Bolshoy Cheremshan (Большой Черемшан; Олы Чирмешән; Мăн Çарăмсан) is a river in Russia, a left tributary of the Volga between the Kama and Samara. It is 336 km long, and has a drainage basin of 11500 km2. It flows southwest to the Volga near Dimitrovgrad. The main inflows are the Bolshaya Sulcha and Maly Cheremshan. The maximal discharge is 1660 m3/s (1979), and the minimal mineralization is 600-800 mg/l. The riverbed is meandering and the meadows are wide. From around 1650 the Trans-Kama Line of forts ran along or near the Cheremshan.

== Etymology ==
The historical name Cheremisan is borrowed from the Чирмешән, and comes from the ethnonym Cheremisy in the Kipchak version - Чирмеш, and it is respectively from the Chuvash (Bulgar) Şaramsan upper dialect and lower Şirmasen. Initially, this ethnonym Cheremis, Chirmysh, Şarmăsh meant not only the Mari, but also the Chuvash. Chuvash - Cheremis are called Şarmăsh, from the Oguro-Bulgar root şar, şur, şyr, şir - a ravine which in different toponyms was transferred to neighboring languages as sher, cher, char - for example; shirme, sherma, chirma, from the Chuvash şyrma, şarma, şurma: Ik Shurma, Urum-Shirma village, Kara-Shirma village, Tatarskaya Ikshurma village, Staraya Ik shurma village, Shurma.
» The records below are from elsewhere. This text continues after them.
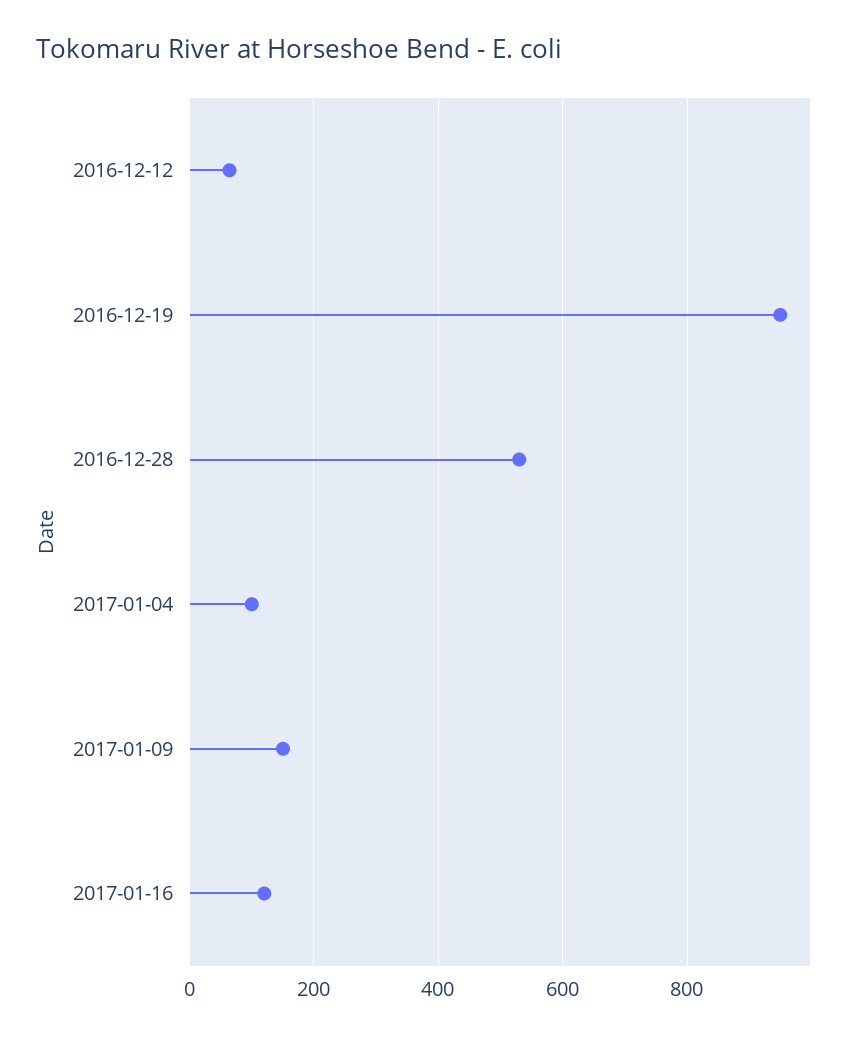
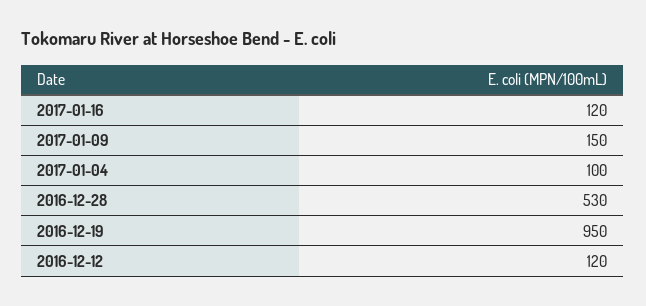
  {
-   "2016-12-12": 60,
+   "2016-12-12": 120,
    "2016-12-19": 950,
    "2016-12-28": 530,
    "2017-01-04": 100,
    "2017-01-09": 150,
    "2017-01-16": 120
  }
Thus, Chirme + shan means - ravine river, borrowed purely from the Chuvash (Bulgar) language as Şyrmasan from Şyrma - Chirme and the Chuvash affix of belonging in the plural san/-sen. The ethnonym Cheremis is associated with the fact that these peoples settled near the ravines "Şurma, Şyrma, Şarma" the etymology of which is from Şur - to tear, gap, cliff (of the earth) and the more ancient Chĕr (to scratch), according to myths, the ravines appeared as a result of the fact that Ulyp scratched the earth with a plow [1]. This same name is found in the well-known form of the hydronym - Dzharamsan, recorded by the Arab traveler Ibn Fadlan, 992, who, having visited the Volga Bulgaria, accurately conveyed the Bulgar (Chuvash) name Şaramsan, where the sound "Ş" was conveyed as "DZ" due to the absence in Arabic of a letter conveying the phonetics of "Ş". The Chuvash considered Khĕrlĕ Şyr (Red Ravine) to be one of the holy spirits in traditional ethnoreligion - a symbol of the "edge of the world" behind the horizon of which the sun hides. For this reason, the Chuvash chose places for settlements near ravines, following ritual and cult beliefs and traditions associated with ideas about the structure of the world based on the mythologies of their ancestors, because the keremet (yrsamai) had to be located near a ravine, and accordingly, a temple was first erected there, and a settlement nearby.